6100 sayılı HMK 355. Madde gereğince, istinaf sebep ve gerekçeleri ile kamu düzeni yönünden yapılan inceleme sonucunda, açıklanan nedenlerle, ilk derece mahkemesince davanın reddine karar verilmesi gerekirken karar verilmesine yer olmadığına karar verilmiş olması usul ve yasaya aykırı olduğundan davalı vekilinin istinaf başvurusunun 6100 Sayılı HMK’nun 353/1. fıkrası (b-3) bendi gereğince kabulüne, ilk derece mahkemesi kararının kaldırılmasına, bu durum yeniden yargılama yapılmasını gerektirmediğinden davanın reddine karar vermek gerekmiştir.
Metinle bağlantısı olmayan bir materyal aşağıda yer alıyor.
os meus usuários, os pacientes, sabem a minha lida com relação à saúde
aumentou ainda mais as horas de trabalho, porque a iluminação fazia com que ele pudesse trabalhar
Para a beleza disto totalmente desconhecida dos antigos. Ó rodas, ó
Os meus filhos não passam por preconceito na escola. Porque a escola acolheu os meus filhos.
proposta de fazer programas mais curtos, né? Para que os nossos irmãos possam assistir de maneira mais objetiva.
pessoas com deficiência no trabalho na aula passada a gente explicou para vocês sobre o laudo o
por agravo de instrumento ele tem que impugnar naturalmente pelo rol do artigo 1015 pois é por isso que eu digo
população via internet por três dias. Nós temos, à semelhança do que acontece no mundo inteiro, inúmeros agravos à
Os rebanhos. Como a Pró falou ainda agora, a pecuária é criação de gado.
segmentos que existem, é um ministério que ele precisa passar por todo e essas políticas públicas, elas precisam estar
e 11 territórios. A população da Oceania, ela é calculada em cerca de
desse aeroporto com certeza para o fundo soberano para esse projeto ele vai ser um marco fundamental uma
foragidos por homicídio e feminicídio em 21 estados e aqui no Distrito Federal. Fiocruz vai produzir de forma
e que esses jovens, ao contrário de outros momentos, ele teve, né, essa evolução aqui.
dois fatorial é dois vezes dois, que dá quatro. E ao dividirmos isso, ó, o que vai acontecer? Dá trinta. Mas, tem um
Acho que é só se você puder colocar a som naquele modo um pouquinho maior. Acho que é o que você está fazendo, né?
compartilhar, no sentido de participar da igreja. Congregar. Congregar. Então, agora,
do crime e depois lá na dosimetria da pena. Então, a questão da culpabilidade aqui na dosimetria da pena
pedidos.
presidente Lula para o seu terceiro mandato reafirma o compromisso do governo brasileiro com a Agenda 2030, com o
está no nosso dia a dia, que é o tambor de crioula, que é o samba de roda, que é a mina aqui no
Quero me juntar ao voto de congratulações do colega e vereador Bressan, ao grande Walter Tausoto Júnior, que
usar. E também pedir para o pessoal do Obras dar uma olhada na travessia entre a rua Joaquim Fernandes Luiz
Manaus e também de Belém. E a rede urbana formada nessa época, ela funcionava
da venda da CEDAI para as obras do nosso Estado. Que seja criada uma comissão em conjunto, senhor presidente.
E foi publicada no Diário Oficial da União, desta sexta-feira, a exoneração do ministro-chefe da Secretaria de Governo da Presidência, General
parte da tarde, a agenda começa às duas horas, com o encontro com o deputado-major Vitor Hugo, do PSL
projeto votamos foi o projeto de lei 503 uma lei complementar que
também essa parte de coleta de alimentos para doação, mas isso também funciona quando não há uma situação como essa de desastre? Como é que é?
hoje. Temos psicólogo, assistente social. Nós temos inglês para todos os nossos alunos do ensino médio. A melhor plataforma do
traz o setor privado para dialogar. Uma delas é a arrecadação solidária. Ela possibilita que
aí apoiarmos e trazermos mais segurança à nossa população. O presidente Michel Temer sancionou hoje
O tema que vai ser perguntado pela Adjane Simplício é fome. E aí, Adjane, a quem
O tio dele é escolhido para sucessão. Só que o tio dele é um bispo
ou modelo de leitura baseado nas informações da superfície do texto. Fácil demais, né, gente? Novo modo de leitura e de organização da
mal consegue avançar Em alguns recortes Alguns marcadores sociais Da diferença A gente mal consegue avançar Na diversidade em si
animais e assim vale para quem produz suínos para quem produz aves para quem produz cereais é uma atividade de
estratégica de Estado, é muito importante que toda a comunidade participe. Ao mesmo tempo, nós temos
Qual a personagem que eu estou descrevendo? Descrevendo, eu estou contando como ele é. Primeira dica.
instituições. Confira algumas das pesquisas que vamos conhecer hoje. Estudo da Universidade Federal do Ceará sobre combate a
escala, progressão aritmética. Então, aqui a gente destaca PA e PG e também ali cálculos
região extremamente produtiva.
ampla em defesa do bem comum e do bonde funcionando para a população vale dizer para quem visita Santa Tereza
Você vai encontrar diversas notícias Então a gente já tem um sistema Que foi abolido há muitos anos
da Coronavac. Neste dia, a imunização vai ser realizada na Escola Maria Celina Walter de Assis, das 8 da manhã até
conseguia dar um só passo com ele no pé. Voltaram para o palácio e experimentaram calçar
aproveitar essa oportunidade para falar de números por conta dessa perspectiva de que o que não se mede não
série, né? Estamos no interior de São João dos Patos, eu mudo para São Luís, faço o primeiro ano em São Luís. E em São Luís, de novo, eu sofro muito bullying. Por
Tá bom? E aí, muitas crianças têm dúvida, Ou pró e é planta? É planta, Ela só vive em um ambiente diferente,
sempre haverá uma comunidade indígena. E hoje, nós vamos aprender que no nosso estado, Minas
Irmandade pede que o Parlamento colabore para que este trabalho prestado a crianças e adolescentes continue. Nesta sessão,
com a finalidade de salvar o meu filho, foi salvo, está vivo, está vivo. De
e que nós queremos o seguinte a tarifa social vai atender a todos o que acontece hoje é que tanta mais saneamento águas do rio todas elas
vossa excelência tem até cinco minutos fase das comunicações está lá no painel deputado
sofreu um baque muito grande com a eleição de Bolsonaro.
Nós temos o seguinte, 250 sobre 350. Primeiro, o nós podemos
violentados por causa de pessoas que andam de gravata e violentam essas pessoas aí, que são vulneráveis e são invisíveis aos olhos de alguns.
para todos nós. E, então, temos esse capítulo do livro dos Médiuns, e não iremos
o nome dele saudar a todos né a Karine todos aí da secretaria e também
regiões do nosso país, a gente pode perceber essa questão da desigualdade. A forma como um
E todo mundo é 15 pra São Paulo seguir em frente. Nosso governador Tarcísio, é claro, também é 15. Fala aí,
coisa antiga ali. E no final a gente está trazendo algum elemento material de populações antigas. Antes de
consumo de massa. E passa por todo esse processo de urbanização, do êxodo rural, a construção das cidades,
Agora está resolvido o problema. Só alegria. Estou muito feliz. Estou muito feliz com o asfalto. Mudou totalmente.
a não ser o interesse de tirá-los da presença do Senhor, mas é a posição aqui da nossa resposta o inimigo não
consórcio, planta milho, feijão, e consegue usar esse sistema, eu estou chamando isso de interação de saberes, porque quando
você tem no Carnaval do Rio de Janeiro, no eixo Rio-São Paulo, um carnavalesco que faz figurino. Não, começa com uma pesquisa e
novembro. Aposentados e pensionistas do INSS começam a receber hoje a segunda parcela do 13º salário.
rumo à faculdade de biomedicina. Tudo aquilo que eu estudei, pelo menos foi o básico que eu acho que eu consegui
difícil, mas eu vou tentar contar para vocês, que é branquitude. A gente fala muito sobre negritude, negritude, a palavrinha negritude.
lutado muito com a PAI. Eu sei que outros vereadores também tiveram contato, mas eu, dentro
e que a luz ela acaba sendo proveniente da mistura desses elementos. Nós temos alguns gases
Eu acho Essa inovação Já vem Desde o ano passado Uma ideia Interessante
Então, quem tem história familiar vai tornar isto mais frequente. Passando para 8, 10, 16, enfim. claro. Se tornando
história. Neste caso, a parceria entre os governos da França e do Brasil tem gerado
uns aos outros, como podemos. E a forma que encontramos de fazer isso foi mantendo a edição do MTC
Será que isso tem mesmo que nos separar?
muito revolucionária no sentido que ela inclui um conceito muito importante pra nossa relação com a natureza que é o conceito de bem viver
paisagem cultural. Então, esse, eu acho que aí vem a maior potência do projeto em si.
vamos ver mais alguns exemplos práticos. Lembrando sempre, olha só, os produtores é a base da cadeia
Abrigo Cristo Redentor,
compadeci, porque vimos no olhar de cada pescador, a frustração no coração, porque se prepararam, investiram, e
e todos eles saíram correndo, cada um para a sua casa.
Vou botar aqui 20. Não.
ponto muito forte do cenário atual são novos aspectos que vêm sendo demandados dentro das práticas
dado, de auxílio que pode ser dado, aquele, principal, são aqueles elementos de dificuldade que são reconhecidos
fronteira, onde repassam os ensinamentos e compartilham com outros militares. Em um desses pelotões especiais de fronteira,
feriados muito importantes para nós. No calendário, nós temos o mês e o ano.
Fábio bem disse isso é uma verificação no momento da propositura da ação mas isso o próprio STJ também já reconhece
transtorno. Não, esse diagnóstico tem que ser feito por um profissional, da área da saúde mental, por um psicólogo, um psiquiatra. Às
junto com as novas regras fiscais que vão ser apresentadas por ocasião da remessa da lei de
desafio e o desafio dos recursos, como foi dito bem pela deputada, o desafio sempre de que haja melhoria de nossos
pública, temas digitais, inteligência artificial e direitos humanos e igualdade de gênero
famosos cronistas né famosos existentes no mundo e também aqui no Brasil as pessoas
HÜKÜM:Gerekçesi yukarıda açıklandığı üzere;
1-Davalı vekilinin istinaf talebinin KABULÜ ile Bursa 1 Asliye Ticaret Mahkemesi’nin 01/03/2022 tarih, 2019/140 esas, 2022/190 sayılı kararının KALDIRILMASINA,
2-HMK’nın 353/1-b-3 maddesi gereğince YENİDEN ESAS HAKKINDA HÜKÜM KURULMASINA,
a)Davanın REDDİNE,
b)Alınması gerekli 269,85-TL harçtan peşin alınan 44,40-TL harcın mahsubu ile bakiye 225,45-TL harcın davacıdan alınarak Hazine’ye gelir kaydına,
c)Davacı tarafından yapılan yargılama giderinin üzerinde bırakılmasına,
d)Davalı tarafından yapılan 36,10-TL yargılama giderinin davacıdan alınarak davalıya verilmesine,
e)Davalı kendisini vekil ile temsil ettirdiğinden yürürlükte bulunan AAÜT gereği 9.200,00 TL vekalet ücretinin davacıdan alınarak davalıya verilmesine,
f)Dava şartı arabuluculuk kapsamında hazine tarafından ödenen 1.320,00 TL’nin davacıdan tahsili ile Hazine’ye irat kaydına,
g)Taraflarca yatırılan ve kullanılmayan gider avanslarının kararın kesinleşmesine müteakip ilgili tarafa iadesine,
4-İstinaf eden davalı tarafından yatırılan istinaf harçlarının talebi halinde ilk derece mahkemesince davalı tarafa iadesine,
5-İstinaf aşamasında yapılan gider bulunmadığından, bu konuda karar verilmesine yer olmadığına,
6-Karar tebliği, harç tahsil, harç iade ve gider avansı iade işlemlerinin ilk derece mahkemesince yapılmasına,
7-İstinaf yargılaması sırasında duruşma açılmadığından vekalet ücreti takdirine yer olmadığına,
Dair, dosya üzerinde yapılan inceleme sonunda, 6100 sayılı HMK 362/1.a maddesi gereğince kesin olmak üzere 21/09/2023 tarihinde oy birliğiyle karar verildi.